Computer Science Academics

The Department of Computer Science is housed in the Harris Corporation Engineering Center (HEC) on UCF’s main campus in Orlando. The department’s faculty includes 5 IEEE Fellows, 2 ACM Fellows, 5 NSF CAREER Award winners and several other award-winning faculty.

The department is home to UCF’s Championship Programming Team, which has finished first, second or third out of 80 teams since their first contest in 1982 (every year it has entered) at the ACM Southeast Regional Programming Contest. The team has qualified for the ACM International Collegiate Programming Contest World Finals in every year from 2004 through 2018. In 2017, the team finished tied for 13th at the World Finals, and was the top finishing team from the United States at World Finals.

Many of the team members have gone on to work at Google, Facebook and other selective employers.


Level 1: Introduction to Programming and Game Design in Python and pyGame

The introductory programming course at the SI will introduce students programming to students with little or no prior programming experience. Students will first learn the basics (data types, variables, arithmetic and Boolean expressions, control structures, etc.) in the Python language. The concepts encompassed in this portion of the course are similar to those learned in the beginning of any introductory programming course. Once the students grasp these building blocks, students will be introduced to the pyGame package that allows for programmers to more easily build video games in Python. For the remainder of the course, students will learn both more advanced features of Python, including functions and lists and learn enough pyGame to create their own video game. By the end of the course, students will be able to write stand-alone Python programs that utilize sets of data to make calculations and write basic games using pyGame with a game loop, displaying moving objects on the screen, object collision detection, and other common components of games.

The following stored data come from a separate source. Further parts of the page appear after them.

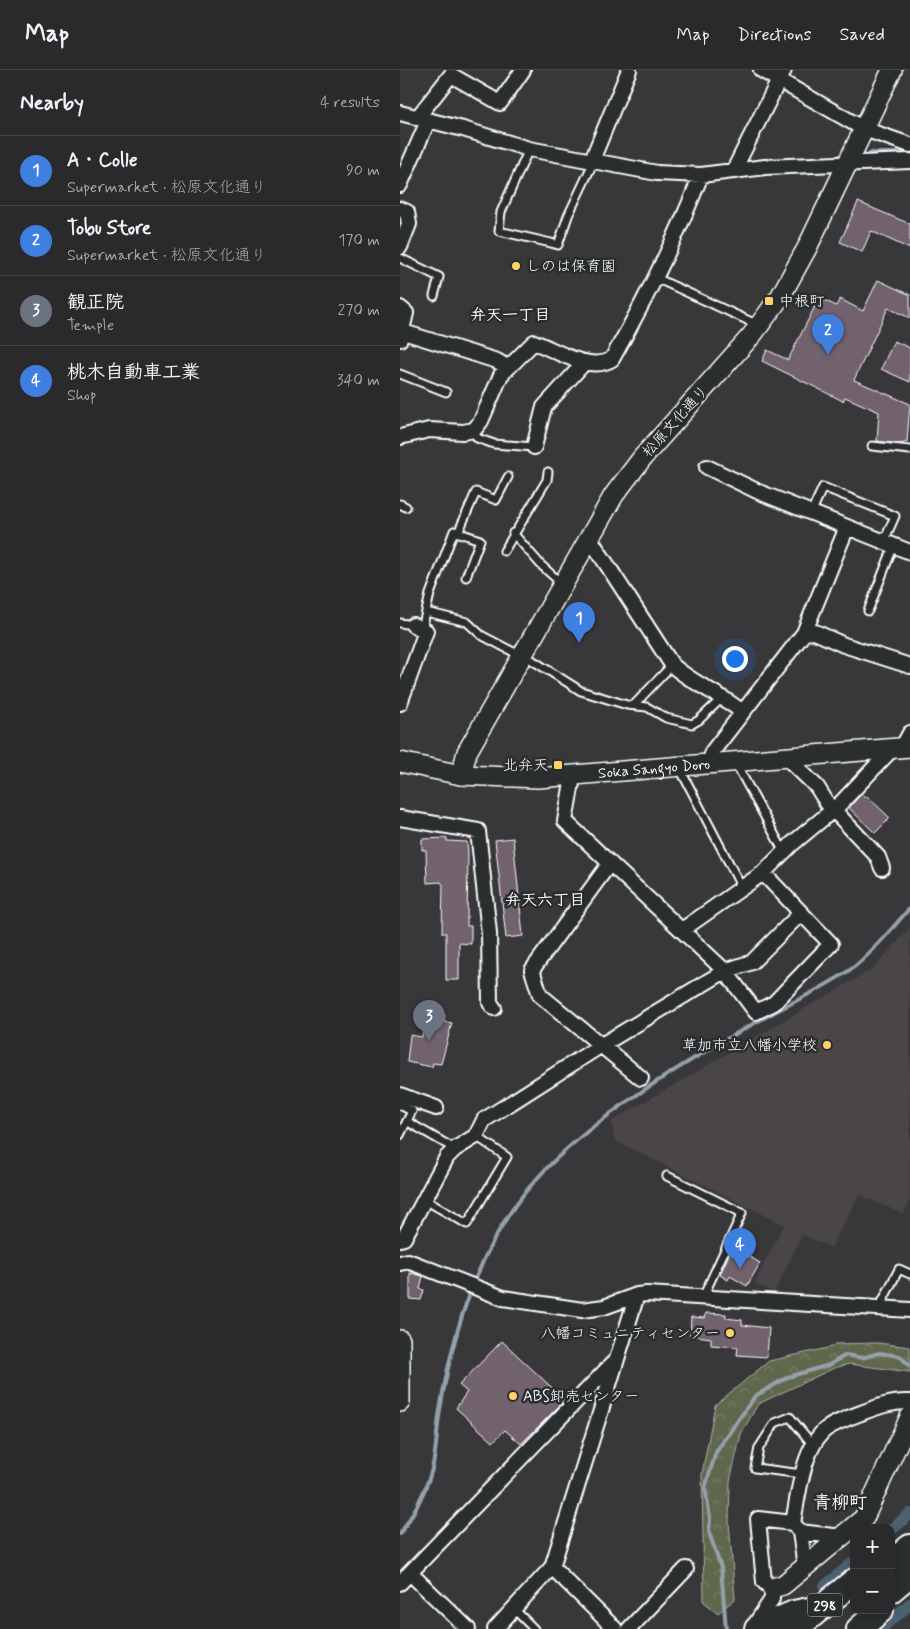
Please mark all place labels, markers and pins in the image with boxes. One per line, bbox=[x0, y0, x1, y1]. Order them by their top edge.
place label: しのは保育園 bbox=[526, 257, 616, 277]
marker: しのは保育園 bbox=[510, 260, 522, 272]
place label: 中根町 bbox=[779, 292, 825, 312]
marker: 中根町 bbox=[763, 295, 775, 307]
pin: 2 bbox=[812, 314, 844, 355]
pin: 1 bbox=[563, 602, 595, 643]
place label: 北弁天 bbox=[503, 756, 548, 776]
marker: 北弁天 bbox=[552, 759, 564, 771]
pin: 3 bbox=[413, 1000, 445, 1041]
place label: 草加市立八幡小学校 bbox=[682, 1036, 817, 1056]
marker: 草加市立八幡小学校 bbox=[821, 1039, 833, 1051]
pin: 4 bbox=[724, 1228, 756, 1269]
place label: 八幡コミュニティセンター bbox=[541, 1324, 720, 1344]
marker: 八幡コミュニティセンター bbox=[724, 1327, 736, 1339]
place label: ABS卸売センター bbox=[523, 1387, 639, 1407]
marker: ABS卸売センター bbox=[507, 1390, 519, 1402]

Level 2: Intermediate Programming and Game Design

The intermediate programming course at SI is designed for students who have at least a semester’s worth of programming experience in either Python, Java or another language. The language used for the course will be determined by the pool of students who are attending the program. This course has been taught in Java using Swing in some years and Python using pyGame in other years. The course will focus on object-oriented program design, teaching students how to design and construct larger programs with several interacting pieces. Once students are comfortable creating their own classes, students will learn the appropriate graphical tools (either Java Swing or pyGame) and work on a final project to create their own video game including a game loop, displaying moving objects on the screen, object collision detection, and other common game components.

Level 3: Android Development course
The advanced programming course at SI is designed for students who have taken the AP Computer Science A class or equivalent. Students will be expected to have a solid understanding of object-oriented design, including inheritance prior to starting the course. The course will build on this understanding, introducing, OpenGL, OpenAL, and Android so that students can design their own Android applications.

The courses taken during SI may be eligible for high school credit. After completion of the program, students receive a detailed syllabus along with an individualized academic report, which includes recommendations for appropriate placement or credit. Their high school may choose to award a semester or a year of credit for completion of the SI program. Students should talk with officials at their high school before attending the program, to ensure that the appropriate credit or placement will be accepted. The SI instructors will provide further information to the high school, if needed.

Note: Based on the students who will attend the camp, the academic staff reserves the right to adjust the courses (including language used) to best suit the academic needs of the group.